With BPMN 2.0, no additional software required for business architecture modeling

The most recent release of the Business Process Modeling and Notation specification can play an unexpectedly strong role in the emerging discipline of business architecture modeling.
Written by Joe McKendrick, Contributing Writer

In a new paper published by the Business Process Management Institute gives its stamp of approval to Business Process and Notation 2.0, released in January 2011, saying it fulfills the requirements of enterprise-grade Business Architecture Modeling. 

Business architecture modeling (BA, not another BAM) is an emerging approach that is still new to many enterprises. BA differs from business process modeling is more static, more of a blueprint than the more dyamic BPM. BA serves as an extension of BPM, as it provides additional insights into linked business processes from an enterprise perspective.
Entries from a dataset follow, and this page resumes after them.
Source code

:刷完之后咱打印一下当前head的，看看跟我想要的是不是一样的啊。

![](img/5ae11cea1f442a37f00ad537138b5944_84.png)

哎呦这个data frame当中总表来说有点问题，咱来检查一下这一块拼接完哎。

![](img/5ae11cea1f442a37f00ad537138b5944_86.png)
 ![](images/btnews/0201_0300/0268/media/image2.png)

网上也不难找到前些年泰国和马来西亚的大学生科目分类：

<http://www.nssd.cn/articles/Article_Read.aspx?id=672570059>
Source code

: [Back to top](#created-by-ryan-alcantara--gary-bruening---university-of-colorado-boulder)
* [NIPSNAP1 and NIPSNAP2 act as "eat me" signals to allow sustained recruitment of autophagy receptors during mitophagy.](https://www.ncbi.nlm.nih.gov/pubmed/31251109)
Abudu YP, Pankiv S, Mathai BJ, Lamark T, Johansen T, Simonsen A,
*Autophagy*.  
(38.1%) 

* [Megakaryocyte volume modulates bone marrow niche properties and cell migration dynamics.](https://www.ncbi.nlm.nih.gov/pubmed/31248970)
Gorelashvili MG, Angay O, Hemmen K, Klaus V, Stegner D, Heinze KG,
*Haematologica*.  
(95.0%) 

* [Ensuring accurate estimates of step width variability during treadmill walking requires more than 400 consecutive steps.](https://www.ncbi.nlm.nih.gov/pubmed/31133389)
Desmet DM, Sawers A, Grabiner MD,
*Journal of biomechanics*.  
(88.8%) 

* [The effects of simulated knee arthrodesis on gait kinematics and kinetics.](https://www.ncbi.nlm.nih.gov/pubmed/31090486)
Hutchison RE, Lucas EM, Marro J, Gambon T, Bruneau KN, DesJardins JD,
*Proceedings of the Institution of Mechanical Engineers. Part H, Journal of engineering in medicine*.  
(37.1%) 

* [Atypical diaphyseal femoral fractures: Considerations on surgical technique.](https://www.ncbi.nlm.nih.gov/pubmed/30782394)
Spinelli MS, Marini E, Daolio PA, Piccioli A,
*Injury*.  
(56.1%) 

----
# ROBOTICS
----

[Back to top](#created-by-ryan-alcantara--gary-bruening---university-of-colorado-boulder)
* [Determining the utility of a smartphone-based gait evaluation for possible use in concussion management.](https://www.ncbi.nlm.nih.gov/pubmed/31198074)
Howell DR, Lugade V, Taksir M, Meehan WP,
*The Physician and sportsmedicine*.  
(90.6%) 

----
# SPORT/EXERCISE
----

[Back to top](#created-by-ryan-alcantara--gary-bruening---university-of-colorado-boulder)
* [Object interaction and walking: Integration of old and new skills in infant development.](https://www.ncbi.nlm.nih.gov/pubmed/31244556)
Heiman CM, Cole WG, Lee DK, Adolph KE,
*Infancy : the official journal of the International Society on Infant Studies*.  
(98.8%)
Here is a nice summary of BA, described by Hariharan V. Ganesarethinam in Service Technology:

"Business architecture modeling involves developing various models for business goals, business functions, business processes, entities, communication, and organization. There is no single modeling tool or diagram that can be applied to all business architecture modeling. There are various modeling tools and approaches to be followed for each based on the scope and purpose of the diagram. Recently, Business Architecture Working Group (BAWG) of Object Management Group (OMG) is bringing standardization in business architecture in the name of business architecture body of knowledge (BABOK)."

BPMN 2.0 meets the most basic requirements for BA, says the BPM Institute paper's author, Ralph Whittle, a strategic IT and business consultant and author. As he notes, "the primary goal of BPMN is to provide a notation that readily understandable by all business users, from the business that create the initial drafts of processes, to the technical developers responsible for implementing the technology that will perform those processes, and finally, to the businesspeople who will monitor and manage those processes."

The BPMN 2.0 spec is hosted and organized under the aegis of the Object Management Group, 

Whittle explored and analyzed BPMN 2.0 for use in BA, concluding that BPMN 2.0 "meets the most basic requirements for a shared modeling language between the two approaches." In addition, he adds, "there is no reason to purchase additional software to support business architecture modeling beyond what the enterprise already uses for business process modeling."

While this was not a stated intention of BPMN 2.0 development, he adds, "it is characteristic of the evolving nature of BA and its 'transitive link' to the business processes."